L'équipe pense maintenant avoir identifié un mécanisme de fertilisation auquel personne n'avait pensé auparavant. Ils disent que la lave se déversant dans l'océan a remué le pot, plongeant jusqu'à 1, 000 pieds sous la surface. Là-bas dans les profondeurs fraîches, le nitrate d'organismes morts a tendance à s'accumuler, et surtout y rester. Mais la lave a chauffé l'eau, le faisant remonter rapidement. Une fois que l'eau jaillie a atteint la zone de pénétration du soleil, les diatomées avides de nitrate en profitent et se multiplient rapidement. Une confirmation de cette idée :peu après l'arrêt de l'éruption, la prolifération d'algues s'est calmée.
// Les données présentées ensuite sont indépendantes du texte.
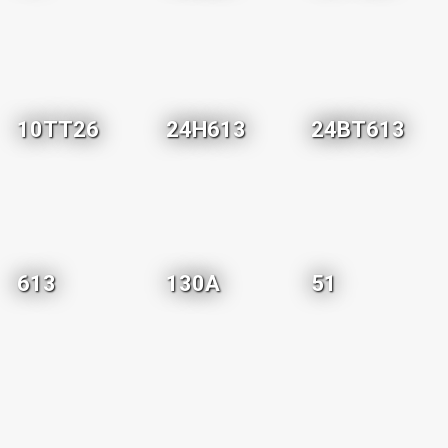
10TT26
24H613
24BT613
613
130A
51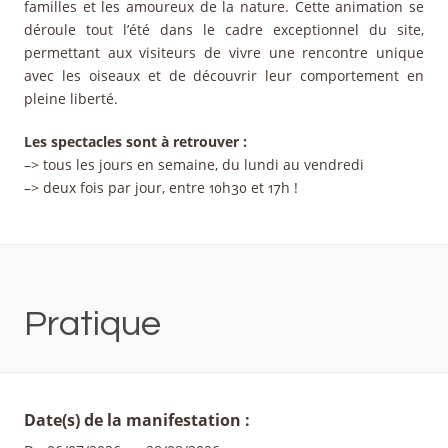
familles et les amoureux de la nature. Cette animation se
déroule tout l’été dans le cadre exceptionnel du site,
permettant aux visiteurs de vivre une rencontre unique
avec les oiseaux et de découvrir leur comportement en
pleine liberté.
Les spectacles sont à retrouver :
–> tous les jours en semaine, du lundi au vendredi
–> deux fois par jour, entre 10h30 et 17h !
Pratique
Date(s) de la manifestation :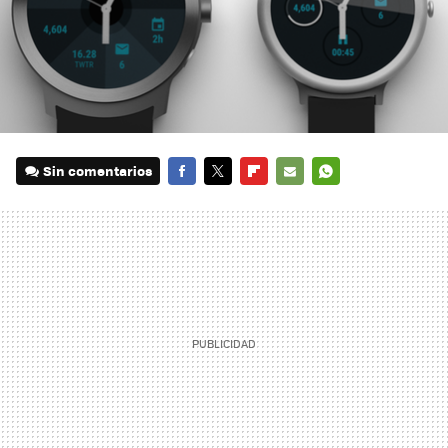
Sin comentarios
FACEBOOK
TWITTER
FLIPBOARD
E-
WHATSAPP
MAIL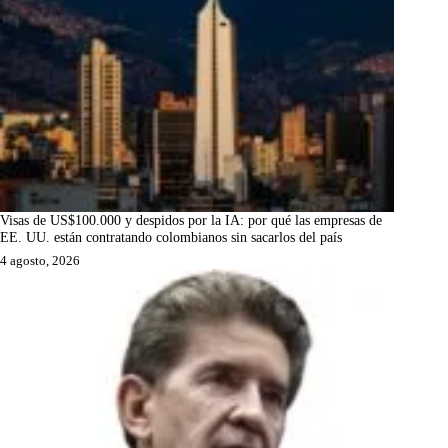
Visas de US$100.000 y despidos por la IA: por qué las empresas de
EE. UU. están contratando colombianos sin sacarlos del país
4 agosto, 2026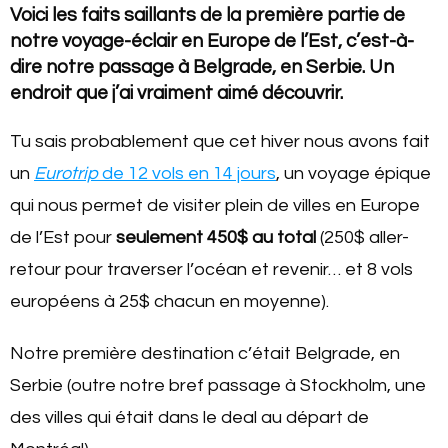
Voici les faits saillants de la première partie de
notre voyage-éclair en Europe de l’Est, c’est-à-
dire notre passage à Belgrade, en Serbie. Un
endroit que j’ai vraiment aimé découvrir.
Tu sais probablement que cet hiver nous avons fait
un
Eurotrip
de 12 vols en 14 jours
, un voyage épique
qui nous permet de visiter plein de villes en Europe
de l’Est pour
seulement 450$ au total
(250$ aller-
retour pour traverser l’océan et revenir… et 8 vols
européens à 25$ chacun en moyenne).
Notre première destination c’était Belgrade, en
Serbie (outre notre bref passage à Stockholm, une
des villes qui était dans le deal au départ de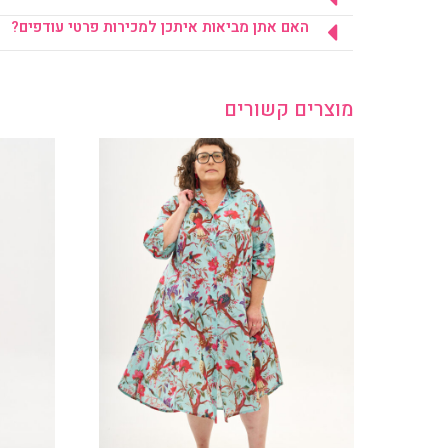
האם אתן מביאות איתכן למכירות פרטי עודפים?
מוצרים קשורים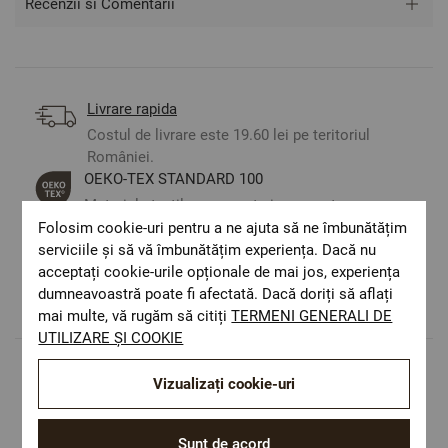
Recenzii si Comentarii
** Fotografiile sunt orientative. Poate varia ușor culoarea
sau tonalitatea.
Livrare rapida
Costul de livrare este 19.60 lei pe teritoriul
României.
ОЕКО-ТЕX STANDARD 100
Materiale textile care sunt sigure pentru
sănătatea dumneavoastră.
Folosim cookie-uri pentru a ne ajuta să ne îmbunătățim
Design autentic
serviciile și să vă îmbunătățim experiența. Dacă nu
acceptați cookie-urile opționale de mai jos, experiența
Culori și imprimeuri pentru orice stil și
dumneavoastră poate fi afectată. Dacă doriți să aflați
preferință.
mai multe, vă rugăm să citiți
TERMENI GENERALI DE
UTILIZARE ȘI COOKIE
Vizualizați cookie-uri
Populare in aceasta categorie
Sunt de acord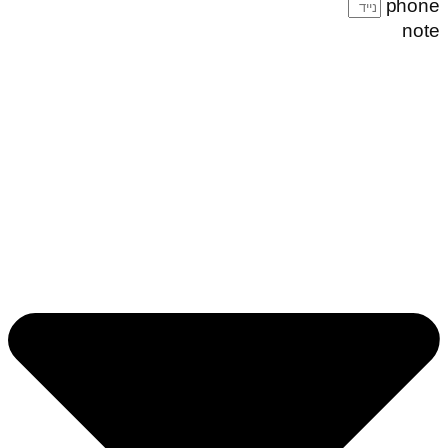
phone
note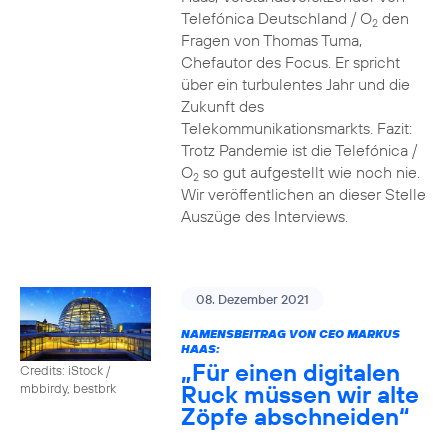
Telefónica Deutschland / O
den
2
Fragen von Thomas Tuma,
Chefautor des Focus. Er spricht
über ein turbulentes Jahr und die
Zukunft des
Telekommunikationsmarkts. Fazit:
Trotz Pandemie ist die Telefónica /
O
so gut aufgestellt wie noch nie.
2
Wir veröffentlichen an dieser Stelle
Auszüge des Interviews.
08. Dezember 2021
NAMENSBEITRAG VON CEO MARKUS
HAAS:
„Für einen digitalen
Credits: iStock /
Ruck müssen wir alte
mbbirdy, bestbrk
Zöpfe abschneiden“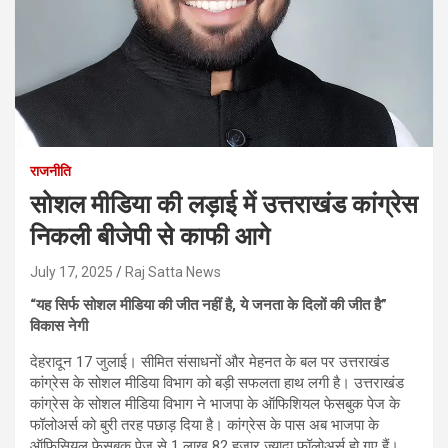
राजनीति
सोशल मीडिया की लड़ाई में उत्तराखंड कांग्रेस
निकली बीजेपी से काफी आगे
July 17, 2025
Raj Satta News
“यह सिर्फ सोशल मीडिया की जीत नहीं है, ये जनता के दिलों की जीत है”
विकास नेगी
देहरादून 17 जुलाई। सीमित संसाधनों और मेहनत के बल पर उत्तराखंड
कांग्रेस के सोशल मीडिया विभाग को बड़ी सफलता हाथ लगी है। उत्तराखंड
कांग्रेस के सोशल मीडिया विभाग ने भाजपा के ऑफिशियल फेसबुक पेज के
फॉलोअर्स को बुरी तरह पछाड़ दिया है। कांग्रेस के पास अब भाजपा के
ऑफिसियल फेसबुक पेज से 1 लाख 82 हजार ज़्यादा फॉलोअर्स हो गए हैं।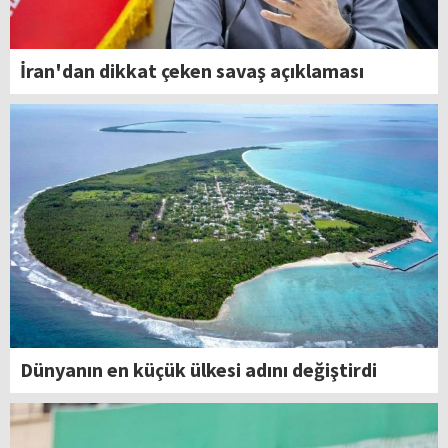
İran'dan dikkat çeken savaş açıklaması
Dünyanın en küçük ülkesi adını değiştirdi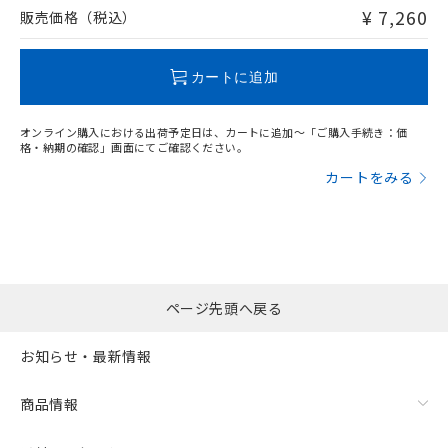
問い合わせください。
¥ 7,260
販売価格（税込）
この製品のRoHS/REACH対応状況ページへ
カートに追加
オンライン購入における出荷予定日は、カートに追加～「ご購入手続き：価
格・納期の確認」画面にてご確認ください。
カートをみる
ページ先頭へ戻る
お知らせ・最新情報
商品情報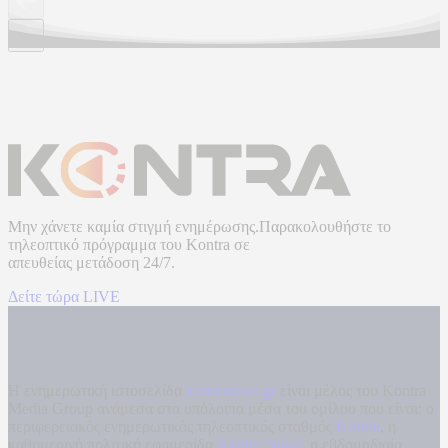
Μην χάνετε καμία στιγμή ενημέρωσης.Παρακολουθήστε το
τηλεοπτικό πρόγραμμα του
Kontra
σε
απευθείας μετάδοση
24/7.
Δείτε τώρα LIVE
Η ενημερωτική ιστοσελίδα
kontranews.gr
είναι μέλος του Kontra
Media Group ανάμεσα στα υπόλοιπα μέσα του ομίλου που είναι: ο
περιφερειακός ενημερωτικός τηλεοπτικός σταθμός
Kontra
, η
καθημερινή πολιτική εφημερίδα
Kontra News
, η εβδομαδιαία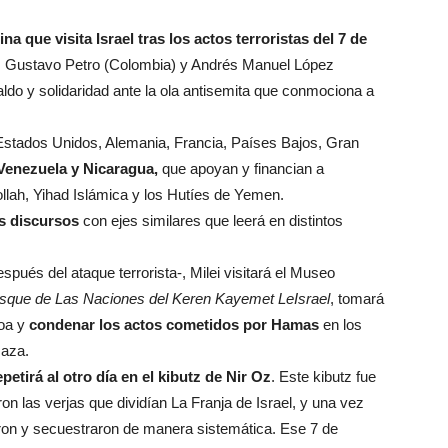
a que visita Israel tras los actos terroristas del 7 de
il), Gustavo Petro (Colombia) y Andrés Manuel López
ldo y solidaridad ante la ola antisemita que conmociona a
n Estados Unidos, Alemania, Francia, Países Bajos, Gran
Venezuela y Nicaragua,
que apoyan y financian a
lah, Yihad Islámica y los Hutíes de Yemen.
os discursos
con ejes similares que leerá en distintos
pués del ataque terrorista-, Milei visitará el Museo
sque de Las Naciones del Keren Kayemet LeIsrael
, tomará
hoa y
condenar los actos cometidos por Hamas
en los
Gaza.
petirá al otro día en el kibutz de Nir Oz
. Este kibutz fue
on las verjas que dividían La Franja de Israel, y una vez
aron y secuestraron de manera sistemática. Ese 7 de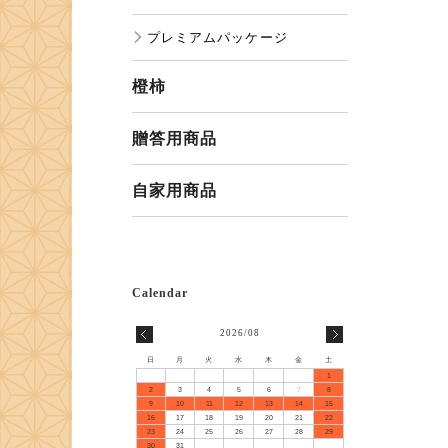
プレミアムパッケージ
橙柿
贈答用商品
自家用商品
2026/08
日
月
火
水
木
金
土
1
2
3
4
5
6
7
8
9
10
11
12
13
14
15
16
17
18
19
20
21
22
23
24
25
26
27
28
29
30
31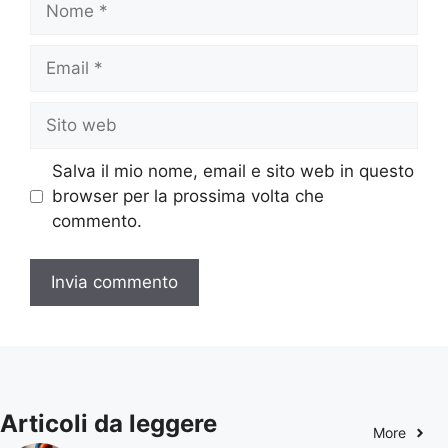
Email
Sito
web
Salva il mio nome, email e sito web in questo
browser per la prossima volta che
commento.
Articoli da leggere
More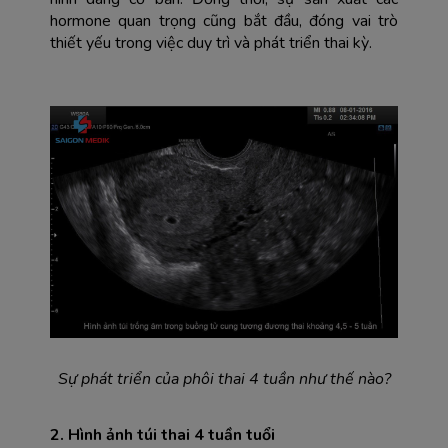
hormone quan trọng cũng bắt đầu, đóng vai trò 
thiết yếu trong việc duy trì và phát triển thai kỳ.
Sự phát triển của phôi thai 4 tuần như thế nào?
2. Hình ảnh túi thai 4 tuần tuổi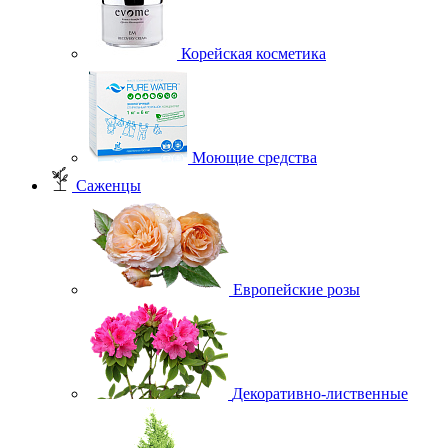
Корейская косметика
Моющие средства
Саженцы
Европейские розы
Декоративно-лиственные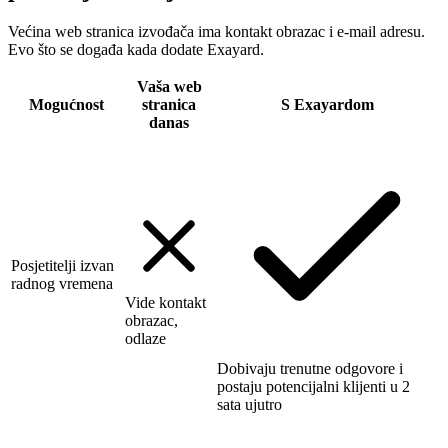
Većina web stranica izvođača ima kontakt obrazac i e-mail adresu.
Evo što se događa kada dodate Exayard.
Vaša web
Mogućnost
stranica
S Exayardom
danas
Posjetitelji izvan
radnog vremena
Vide kontakt
obrazac,
odlaze
Dobivaju trenutne odgovore i
postaju potencijalni klijenti u 2
sata ujutro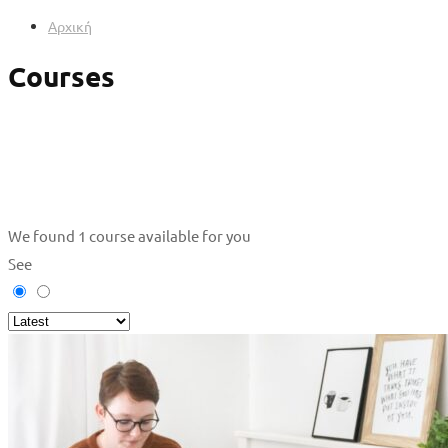
Αρχική
Courses
We found
1
course available for you
See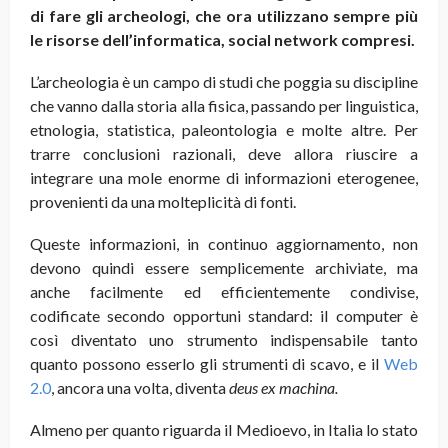
di fare gli archeologi, che ora utilizzano sempre più
le risorse dell’informatica, social network compresi.
L’archeologia è un campo di studi che poggia su discipline
che vanno dalla storia alla fisica, passando per linguistica,
etnologia, statistica, paleontologia e molte altre. Per
trarre conclusioni razionali, deve allora riuscire a
integrare una mole enorme di informazioni eterogenee,
provenienti da una molteplicità di fonti.
Queste informazioni, in continuo aggiornamento, non
devono quindi essere semplicemente archiviate, ma
anche facilmente ed efficientemente condivise,
codificate secondo opportuni standard: il computer è
così diventato uno strumento indispensabile tanto
quanto possono esserlo gli strumenti di scavo, e il
Web
2.0
, ancora una volta, diventa
deus ex machina.
Almeno per quanto riguarda il Medioevo, in Italia lo stato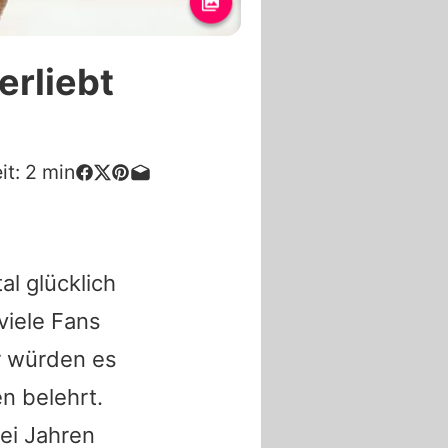
erliebt
it:
2
min
al glücklich
viele Fans
r würden es
n belehrt.
rei Jahren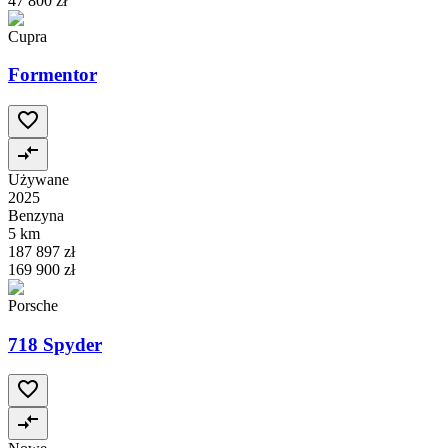
47 800 zł
Cupra
Formentor
Używane
2025
Benzyna
5 km
187 897 zł
169 900 zł
Porsche
718 Spyder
Le volcanologue Terry Plank et l'océanographe biologique Hugh Ducklow, tous deux également à Lamont-Doherty, a écrit un commentaire accompagnant l'étude. Dedans, ils disent que personne n'avait auparavant étudié si les éruptions pouvaient jouer un tel rôle dans les écosystèmes marins. Encore, les océans sont parsemés d'îles volcaniques ainsi que de volcans sous-marins dont probablement beaucoup n'ont pas été découverts. Ceux-ci pourraient-ils influencer le flux et le reflux du phytoplancton et du réseau trophique plus large de manière insoupçonnée ? Entre autres, ils disent, les éruptions volcaniques sont connues pour contribuer au dioxyde de carbone dans l'atmosphère, mais avec la nouvelle découverte, il semble possible qu'ils équilibrent cela en partie en alimentant la croissance du phytoplancton qui récupère une partie du carbone. Plank et Ducklow supposent que d'autres phénomènes transitoires tels que les ouragans pourraient également jouer un rôle similaire en remuant les eaux riches en nutriments des profondeurs vers la surface.
L'éruption et la possibilité de l'étudier en temps réel "ont fourni une occasion unique de voir de visu comment un apport massif de nutriments externes altère les écosystèmes marins, ", a déclaré l'auteur principal Sam Wilson de l'Université d'Hawaï.